Dataset records:
----
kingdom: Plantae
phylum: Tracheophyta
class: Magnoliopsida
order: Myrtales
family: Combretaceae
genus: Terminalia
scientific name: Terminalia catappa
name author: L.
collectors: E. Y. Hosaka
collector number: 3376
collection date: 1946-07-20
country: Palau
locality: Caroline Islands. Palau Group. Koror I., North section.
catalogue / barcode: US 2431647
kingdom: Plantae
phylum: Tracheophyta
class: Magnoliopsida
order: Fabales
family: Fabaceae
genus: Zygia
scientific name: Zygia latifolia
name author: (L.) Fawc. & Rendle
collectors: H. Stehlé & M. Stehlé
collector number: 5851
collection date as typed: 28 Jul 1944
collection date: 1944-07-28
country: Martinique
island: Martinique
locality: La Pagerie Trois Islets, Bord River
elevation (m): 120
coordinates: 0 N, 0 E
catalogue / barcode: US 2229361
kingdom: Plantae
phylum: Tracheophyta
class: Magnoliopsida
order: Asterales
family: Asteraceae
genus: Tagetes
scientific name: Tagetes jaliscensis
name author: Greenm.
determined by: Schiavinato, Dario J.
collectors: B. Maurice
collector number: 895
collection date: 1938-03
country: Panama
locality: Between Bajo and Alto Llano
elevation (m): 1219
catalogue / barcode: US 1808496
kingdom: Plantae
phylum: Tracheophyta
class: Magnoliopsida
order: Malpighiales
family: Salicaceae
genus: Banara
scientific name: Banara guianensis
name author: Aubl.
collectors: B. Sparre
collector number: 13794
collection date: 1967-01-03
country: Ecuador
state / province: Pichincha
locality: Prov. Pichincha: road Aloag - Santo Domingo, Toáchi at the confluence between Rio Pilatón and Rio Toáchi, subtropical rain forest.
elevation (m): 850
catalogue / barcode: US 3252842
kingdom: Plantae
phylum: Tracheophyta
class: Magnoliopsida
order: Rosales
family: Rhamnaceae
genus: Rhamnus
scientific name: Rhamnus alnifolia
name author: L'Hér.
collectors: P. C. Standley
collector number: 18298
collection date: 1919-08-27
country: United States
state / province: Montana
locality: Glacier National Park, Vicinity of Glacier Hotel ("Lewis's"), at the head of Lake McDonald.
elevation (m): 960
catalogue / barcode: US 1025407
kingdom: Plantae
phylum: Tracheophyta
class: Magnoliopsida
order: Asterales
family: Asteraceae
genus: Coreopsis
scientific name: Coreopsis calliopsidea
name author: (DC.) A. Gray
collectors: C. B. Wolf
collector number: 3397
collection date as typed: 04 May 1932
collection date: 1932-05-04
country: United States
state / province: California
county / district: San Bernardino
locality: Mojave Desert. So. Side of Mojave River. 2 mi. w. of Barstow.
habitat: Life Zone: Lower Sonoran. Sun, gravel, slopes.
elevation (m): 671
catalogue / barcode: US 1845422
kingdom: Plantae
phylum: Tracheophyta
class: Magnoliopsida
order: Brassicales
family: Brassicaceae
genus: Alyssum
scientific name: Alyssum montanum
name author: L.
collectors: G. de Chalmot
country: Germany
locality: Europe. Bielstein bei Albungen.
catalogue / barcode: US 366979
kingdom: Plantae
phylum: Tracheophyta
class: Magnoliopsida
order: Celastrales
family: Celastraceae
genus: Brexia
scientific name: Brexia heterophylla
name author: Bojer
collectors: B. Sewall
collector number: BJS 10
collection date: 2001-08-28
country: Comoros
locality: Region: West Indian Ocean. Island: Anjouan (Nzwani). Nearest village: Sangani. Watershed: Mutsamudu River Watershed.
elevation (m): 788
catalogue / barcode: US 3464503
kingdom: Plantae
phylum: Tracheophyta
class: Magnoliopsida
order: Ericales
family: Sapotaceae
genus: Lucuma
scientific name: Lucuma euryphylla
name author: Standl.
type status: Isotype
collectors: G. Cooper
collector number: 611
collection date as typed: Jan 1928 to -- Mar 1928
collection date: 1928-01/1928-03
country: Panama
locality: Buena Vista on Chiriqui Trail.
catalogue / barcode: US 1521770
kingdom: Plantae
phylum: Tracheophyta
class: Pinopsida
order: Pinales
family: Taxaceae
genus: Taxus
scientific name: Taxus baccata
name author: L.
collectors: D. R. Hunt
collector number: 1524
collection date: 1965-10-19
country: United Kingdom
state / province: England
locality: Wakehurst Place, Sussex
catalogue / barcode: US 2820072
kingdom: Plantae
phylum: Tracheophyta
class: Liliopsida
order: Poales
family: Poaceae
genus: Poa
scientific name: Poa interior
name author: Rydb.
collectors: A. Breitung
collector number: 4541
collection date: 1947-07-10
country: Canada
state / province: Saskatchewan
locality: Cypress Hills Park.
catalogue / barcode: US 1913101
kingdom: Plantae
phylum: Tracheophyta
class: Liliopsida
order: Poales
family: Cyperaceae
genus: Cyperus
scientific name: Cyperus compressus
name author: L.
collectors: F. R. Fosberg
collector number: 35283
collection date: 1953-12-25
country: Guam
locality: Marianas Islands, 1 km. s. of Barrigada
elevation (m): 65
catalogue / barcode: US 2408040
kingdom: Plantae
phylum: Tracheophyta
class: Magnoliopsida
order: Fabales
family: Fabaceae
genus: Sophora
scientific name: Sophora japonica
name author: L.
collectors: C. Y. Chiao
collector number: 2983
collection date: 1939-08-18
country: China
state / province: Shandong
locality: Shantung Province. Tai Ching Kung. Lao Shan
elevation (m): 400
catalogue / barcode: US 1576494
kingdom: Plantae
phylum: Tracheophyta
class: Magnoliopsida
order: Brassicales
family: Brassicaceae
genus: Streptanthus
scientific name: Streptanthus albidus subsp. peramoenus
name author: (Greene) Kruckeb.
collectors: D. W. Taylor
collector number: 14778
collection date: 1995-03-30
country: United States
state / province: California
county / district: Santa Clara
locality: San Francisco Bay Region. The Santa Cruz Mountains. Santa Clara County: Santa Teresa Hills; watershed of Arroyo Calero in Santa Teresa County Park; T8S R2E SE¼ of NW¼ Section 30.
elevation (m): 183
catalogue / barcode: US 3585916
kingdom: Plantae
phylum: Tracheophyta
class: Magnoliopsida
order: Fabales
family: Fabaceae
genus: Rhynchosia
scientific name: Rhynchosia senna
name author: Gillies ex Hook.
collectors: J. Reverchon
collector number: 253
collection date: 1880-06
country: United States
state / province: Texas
----
REQUIRED TASK:
Rewrite every line of the entries above as a single numbered list, skipping any blank lines.

ANSWER TO THE EXERCISE:
1. kingdom: Plantae
2. phylum: Tracheophyta
3. class: Magnoliopsida
4. order: Myrtales
5. family: Combretaceae
6. genus: Terminalia
7. scientific name: Terminalia catappa
8. name author: L.
9. collectors: E. Y. Hosaka
10. collector number: 3376
11. collection date: 1946-07-20
12. country: Palau
13. locality: Caroline Islands. Palau Group. Koror I., North section.
14. catalogue / barcode: US 2431647
15. kingdom: Plantae
16. phylum: Tracheophyta
17. class: Magnoliopsida
18. order: Fabales
19. family: Fabaceae
20. genus: Zygia
21. scientific name: Zygia latifolia
22. name author: (L.) Fawc. & Rendle
23. collectors: H. Stehlé & M. Stehlé
24. collector number: 5851
25. collection date as typed: 28 Jul 1944
26. collection date: 1944-07-28
27. country: Martinique
28. island: Martinique
29. locality: La Pagerie Trois Islets, Bord River
30. elevation (m): 120
31. coordinates: 0 N, 0 E
32. catalogue / barcode: US 2229361
33. kingdom: Plantae
34. phylum: Tracheophyta
35. class: Magnoliopsida
36. order: Asterales
37. family: Asteraceae
38. genus: Tagetes
39. scientific name: Tagetes jaliscensis
40. name author: Greenm.
41. determined by: Schiavinato, Dario J.
42. collectors: B. Maurice
43. collector number: 895
44. collection date: 1938-03
45. country: Panama
46. locality: Between Bajo and Alto Llano
47. elevation (m): 1219
48. catalogue / barcode: US 1808496
49. kingdom: Plantae
50. phylum: Tracheophyta
51. class: Magnoliopsida
52. order: Malpighiales
53. family: Salicaceae
54. genus: Banara
55. scientific name: Banara guianensis
56. name author: Aubl.
57. collectors: B. Sparre
58. collector number: 13794
59. collection date: 1967-01-03
60. country: Ecuador
61. state / province: Pichincha
62. locality: Prov. Pichincha: road Aloag - Santo Domingo, Toáchi at the confluence between Rio Pilatón and Rio Toáchi, subtropical rain forest.
63. elevation (m): 850
64. catalogue / barcode: US 3252842
65. kingdom: Plantae
66. phylum: Tracheophyta
67. class: Magnoliopsida
68. order: Rosales
69. family: Rhamnaceae
70. genus: Rhamnus
71. scientific name: Rhamnus alnifolia
72. name author: L'Hér.
73. collectors: P. C. Standley
74. collector number: 18298
75. collection date: 1919-08-27
76. country: United States
77. state / province: Montana
78. locality: Glacier National Park, Vicinity of Glacier Hotel ("Lewis's"), at the head of Lake McDonald.
79. elevation (m): 960
80. catalogue / barcode: US 1025407
81. kingdom: Plantae
82. phylum: Tracheophyta
83. class: Magnoliopsida
84. order: Asterales
85. family: Asteraceae
86. genus: Coreopsis
87. scientific name: Coreopsis calliopsidea
88. name author: (DC.) A. Gray
89. collectors: C. B. Wolf
90. collector number: 3397
91. collection date as typed: 04 May 1932
92. collection date: 1932-05-04
93. country: United States
94. state / province: California
95. county / district: San Bernardino
96. locality: Mojave Desert. So. Side of Mojave River. 2 mi. w. of Barstow.
97. habitat: Life Zone: Lower Sonoran. Sun, gravel, slopes.
98. elevation (m): 671
99. catalogue / barcode: US 1845422
100. kingdom: Plantae
101. phylum: Tracheophyta
102. class: Magnoliopsida
103. order: Brassicales
104. family: Brassicaceae
105. genus: Alyssum
106. scientific name: Alyssum montanum
107. name author: L.
108. collectors: G. de Chalmot
109. country: Germany
110. locality: Europe. Bielstein bei Albungen.
111. catalogue / barcode: US 366979
112. kingdom: Plantae
113. phylum: Tracheophyta
114. class: Magnoliopsida
115. order: Celastrales
116. family: Celastraceae
117. genus: Brexia
118. scientific name: Brexia heterophylla
119. name author: Bojer
120. collectors: B. Sewall
121. collector number: BJS 10
122. collection date: 2001-08-28
123. country: Comoros
124. locality: Region: West Indian Ocean. Island: Anjouan (Nzwani). Nearest village: Sangani. Watershed: Mutsamudu River Watershed.
125. elevation (m): 788
126. catalogue / barcode: US 3464503
127. kingdom: Plantae
128. phylum: Tracheophyta
129. class: Magnoliopsida
130. order: Ericales
131. family: Sapotaceae
132. genus: Lucuma
133. scientific name: Lucuma euryphylla
134. name author: Standl.
135. type status: Isotype
136. collectors: G. Cooper
137. collector number: 611
138. collection date as typed: Jan 1928 to -- Mar 1928
139. collection date: 1928-01/1928-03
140. country: Panama
141. locality: Buena Vista on Chiriqui Trail.
142. catalogue / barcode: US 1521770
143. kingdom: Plantae
144. phylum: Tracheophyta
145. class: Pinopsida
146. order: Pinales
147. family: Taxaceae
148. genus: Taxus
149. scientific name: Taxus baccata
150. name author: L.
151. collectors: D. R. Hunt
152. collector number: 1524
153. collection date: 1965-10-19
154. country: United Kingdom
155. state / province: England
156. locality: Wakehurst Place, Sussex
157. catalogue / barcode: US 2820072
158. kingdom: Plantae
159. phylum: Tracheophyta
160. class: Liliopsida
161. order: Poales
162. family: Poaceae
163. genus: Poa
164. scientific name: Poa interior
165. name author: Rydb.
166. collectors: A. Breitung
167. collector number: 4541
168. collection date: 1947-07-10
169. country: Canada
170. state / province: Saskatchewan
171. locality: Cypress Hills Park.
172. catalogue / barcode: US 1913101
173. kingdom: Plantae
174. phylum: Tracheophyta
175. class: Liliopsida
176. order: Poales
177. family: Cyperaceae
178. genus: Cyperus
179. scientific name: Cyperus compressus
180. name author: L.
181. collectors: F. R. Fosberg
182. collector number: 35283
183. collection date: 1953-12-25
184. country: Guam
185. locality: Marianas Islands, 1 km. s. of Barrigada
186. elevation (m): 65
187. catalogue / barcode: US 2408040
188. kingdom: Plantae
189. phylum: Tracheophyta
190. class: Magnoliopsida
191. order: Fabales
192. family: Fabaceae
193. genus: Sophora
194. scientific name: Sophora japonica
195. name author: L.
196. collectors: C. Y. Chiao
197. collector number: 2983
198. collection date: 1939-08-18
199. country: China
200. state / province: Shandong
201. locality: Shantung Province. Tai Ching Kung. Lao Shan
202. elevation (m): 400
203. catalogue / barcode: US 1576494
204. kingdom: Plantae
205. phylum: Tracheophyta
206. class: Magnoliopsida
207. order: Brassicales
208. family: Brassicaceae
209. genus: Streptanthus
210. scientific name: Streptanthus albidus subsp. peramoenus
211. name author: (Greene) Kruckeb.
212. collectors: D. W. Taylor
213. collector number: 14778
214. collection date: 1995-03-30
215. country: United States
216. state / province: California
217. county / district: Santa Clara
218. locality: San Francisco Bay Region. The Santa Cruz Mountains. Santa Clara County: Santa Teresa Hills; watershed of Arroyo Calero in Santa Teresa County Park; T8S R2E SE¼ of NW¼ Section 30.
219. elevation (m): 183
220. catalogue / barcode: US 3585916
221. kingdom: Plantae
222. phylum: Tracheophyta
223. class: Magnoliopsida
224. order: Fabales
225. family: Fabaceae
226. genus: Rhynchosia
227. scientific name: Rhynchosia senna
228. name author: Gillies ex Hook.
229. collectors: J. Reverchon
230. collector number: 253
231. collection date: 1880-06
232. country: United States
233. state / province: Texas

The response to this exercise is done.